- **WHAT IS REQUIRED**: Lines from the listing below that contain the string "Table" are to be reported.

INPUT START

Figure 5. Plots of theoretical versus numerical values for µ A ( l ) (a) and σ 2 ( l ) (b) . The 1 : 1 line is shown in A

INPUT END
INPUT START

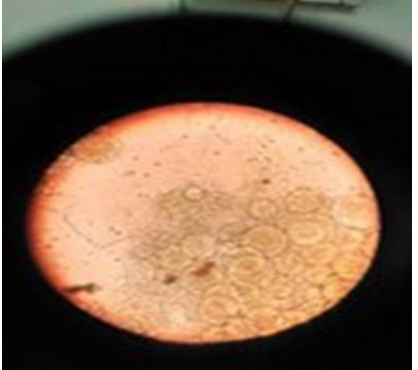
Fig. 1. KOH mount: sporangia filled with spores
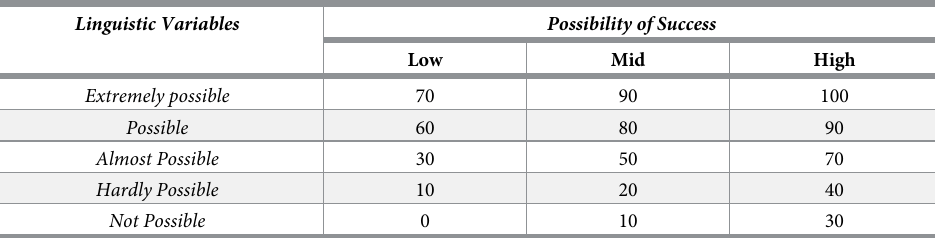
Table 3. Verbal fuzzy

INPUT END
INPUT START

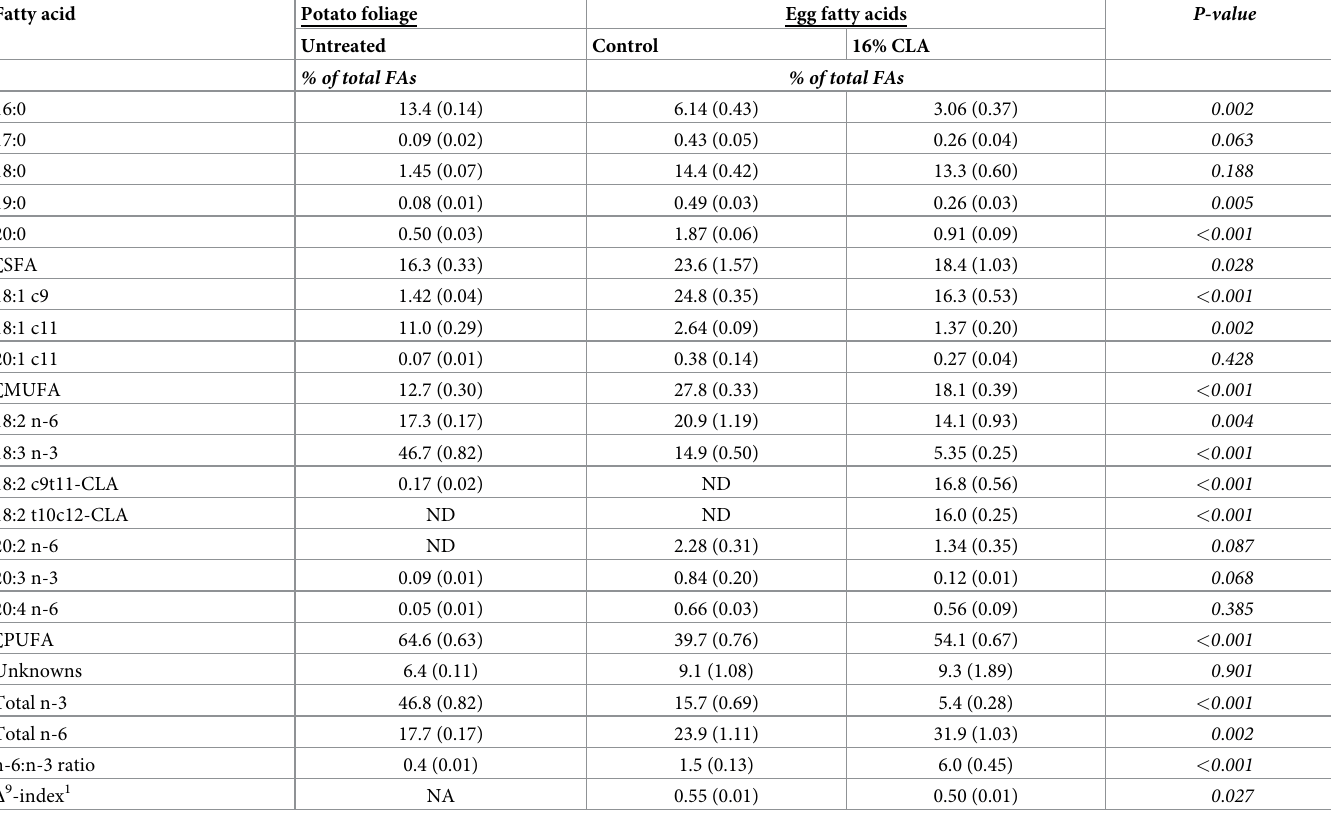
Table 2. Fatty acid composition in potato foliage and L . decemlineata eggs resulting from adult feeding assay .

INPUT END

- **EXERCISE RESPONSE**:
Table 3. Verbal fuzzy
Table 2. Fatty acid composition in potato foliage and L . decemlineata eggs resulting from adult feeding assay .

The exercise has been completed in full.